Sunday, September 18, 2022

Understanding the "Why" of Laboratory Proficiency Testing

 

Understanding the Why of Laboratory Proficiency Testing
(External Quality Assessment – EQA)

This presentation is part 1 of a series highlighting  
Proficiency Testing as a Laboratory Quality Partner.

When a doctor or patient or family members is told that a laboratory has processed a sample and come to an answer or conclusion, the people involved usually assume that the answer the have been given is correct, and usually they are correct.

Unfortunately that is not always the case.   While most errors are of little consequence, sometimes the error can lead to harm to people and public health and can lead to complications and sometimes worse.   What studies indicate is that most errors are either not detected or are detected but not reported. 

What the world needs is a program that can monitor laboratories, detect errors help them learn and avoid bad outcomes. Fortunately that program exists and is known as Proficiency Testing or External Quality Assessment (EQA)

Proficiency Testing (EQA) is single most important method to ensuring that laboratories are capable to performing tests in a manner that will provide accurate, relevant, understandable information, in a timely manner. 

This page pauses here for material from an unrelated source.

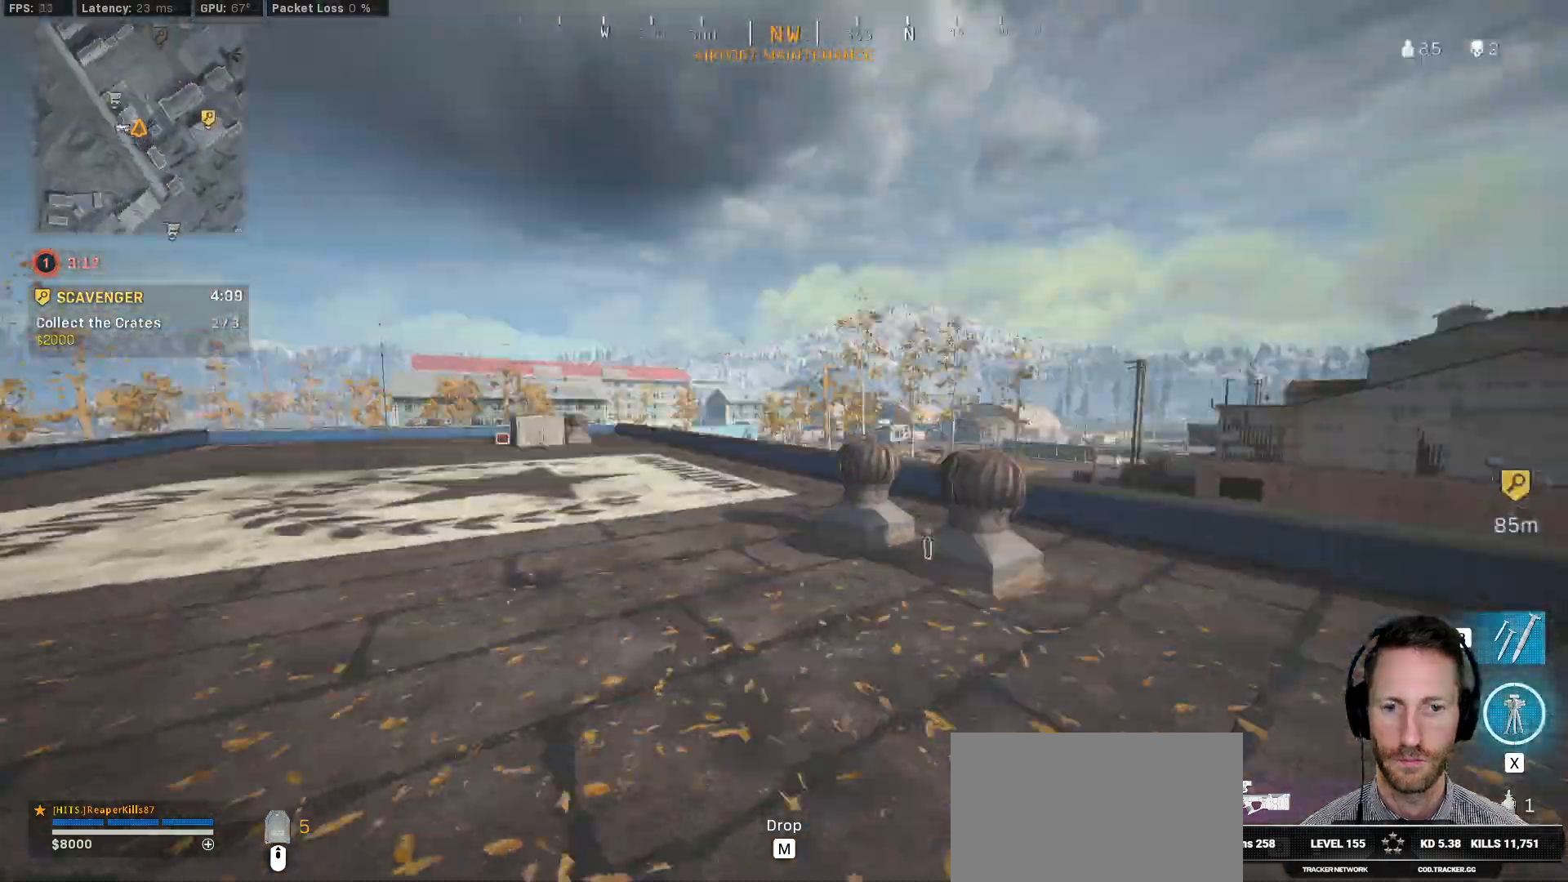
{"keys": ["w"], "mouse": [], "events": [[150, "a", "up"], [400, "c", "down"], [467, "c", "up"], [483, "shift", "up"]]}
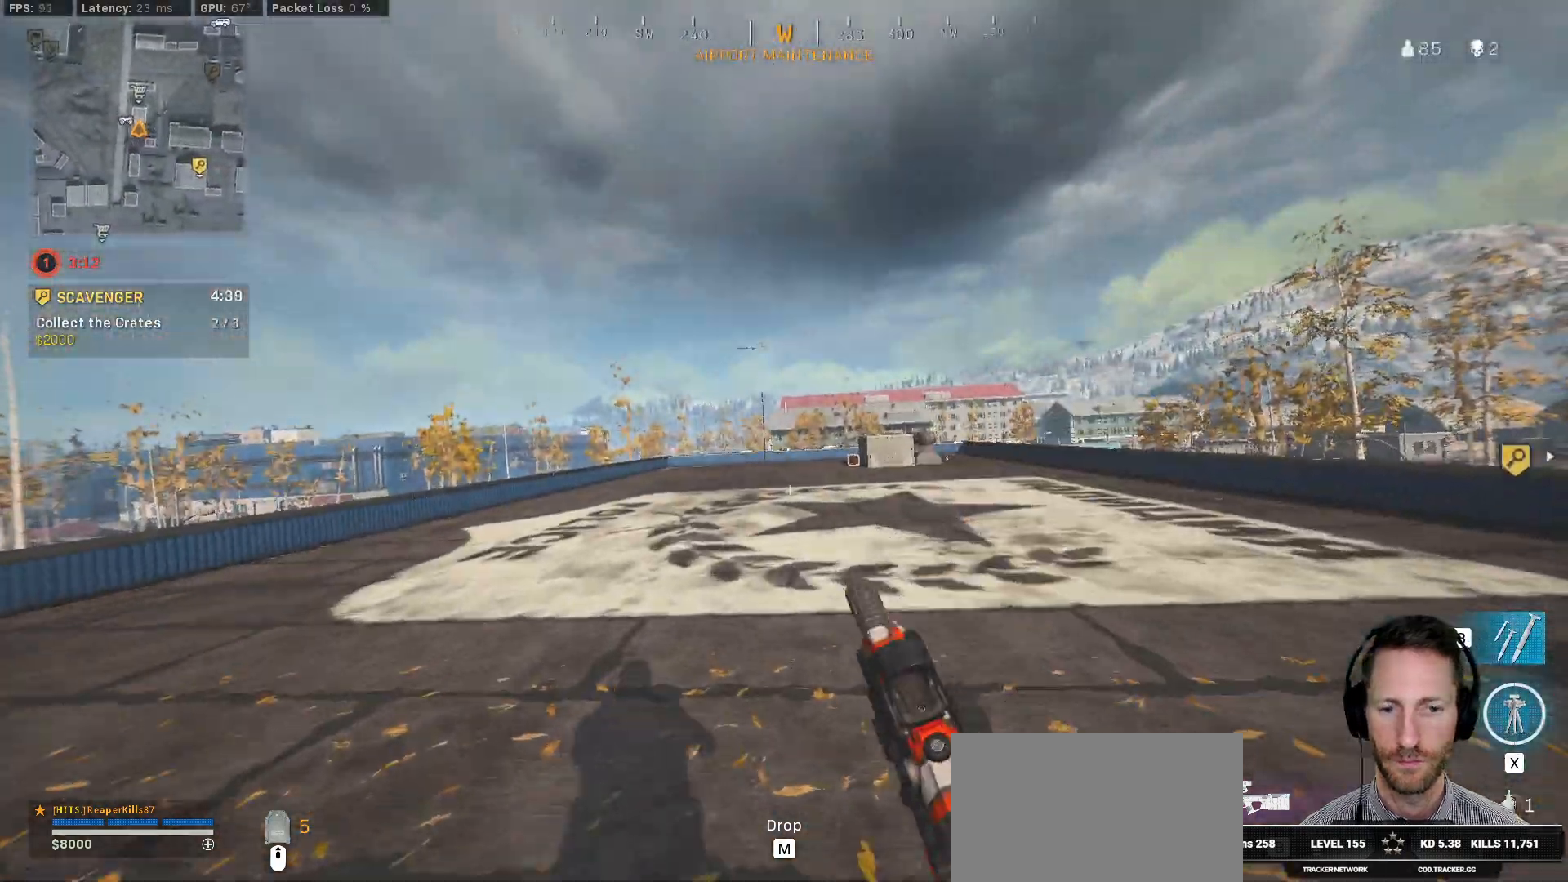
{"keys": ["shift", "w"], "mouse": [], "events": [[33, "c", "down"], [100, "space", "down"], [150, "shift", "down"], [200, "c", "up"], [200, "space", "up"]]}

Other techniques such as Quality Control (QC) can ensure that the materials and reagents and equipment that are being used are working as expected, and QC can also ensure that the environment in which the tests are performed is safe and meets requirements, and the staff have the knowledge and understanding necessary to perform the testing. 

Measuring test performance is not easily addressed by QC.  

Test performance measurement can be done in two ways.  Accreditation bodies often perform direct observation which means an auditor watches a person perform a certain test.  If they do it consistent with the written procedure, the auditor records the test was done in conformance. 

EQA measures differently by looking at the result.  If the result is consistent with the expected result, it is deemed as acceptable; if it is not consistent then it can be rated as “essentially consistent” or “not consistent” or “not consistent and dangerous”.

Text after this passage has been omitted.